--- START ---

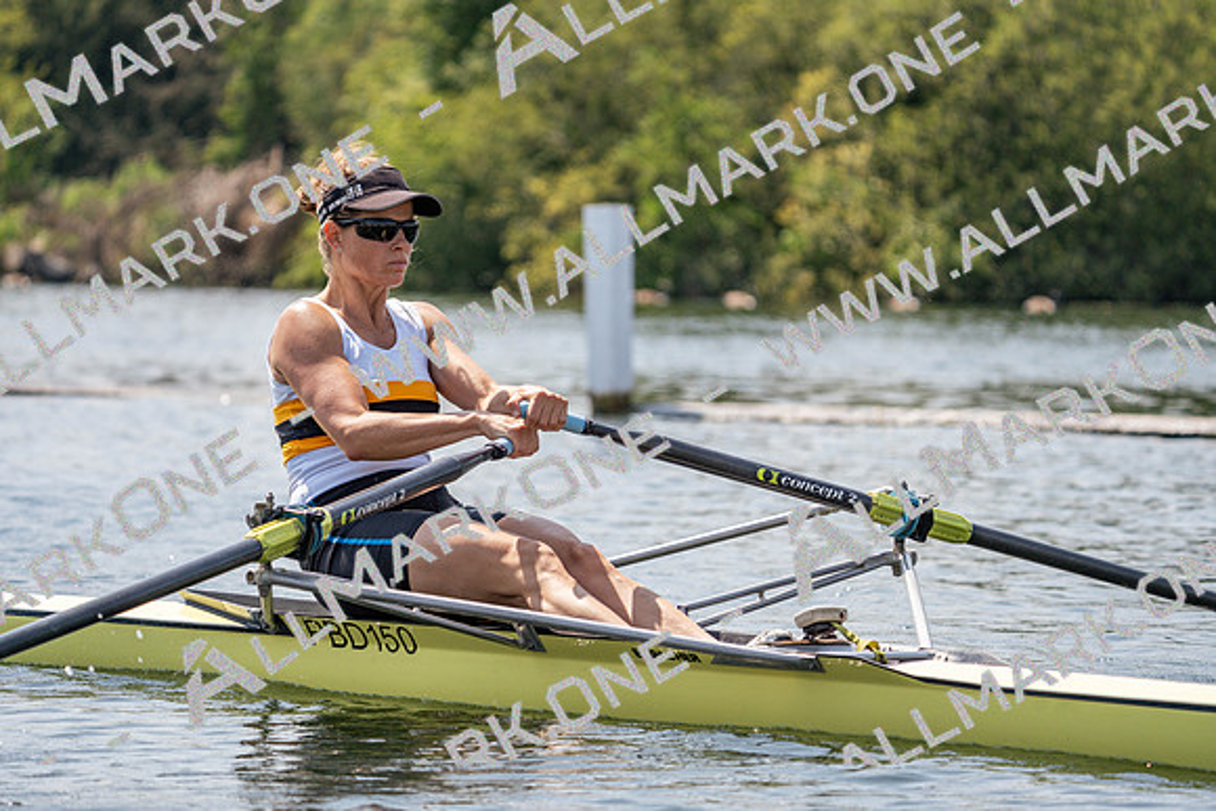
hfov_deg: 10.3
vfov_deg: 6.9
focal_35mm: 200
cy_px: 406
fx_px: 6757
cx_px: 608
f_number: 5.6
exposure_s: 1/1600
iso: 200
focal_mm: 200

--- END ---

Brief
Leaving out the images, return the entries above exactly as they read.

Finished task
hfov_deg: 10.3
vfov_deg: 6.9
focal_35mm: 200
cy_px: 406
fx_px: 6757
cx_px: 608
f_number: 5.6
exposure_s: 1/1600
iso: 200
focal_mm: 200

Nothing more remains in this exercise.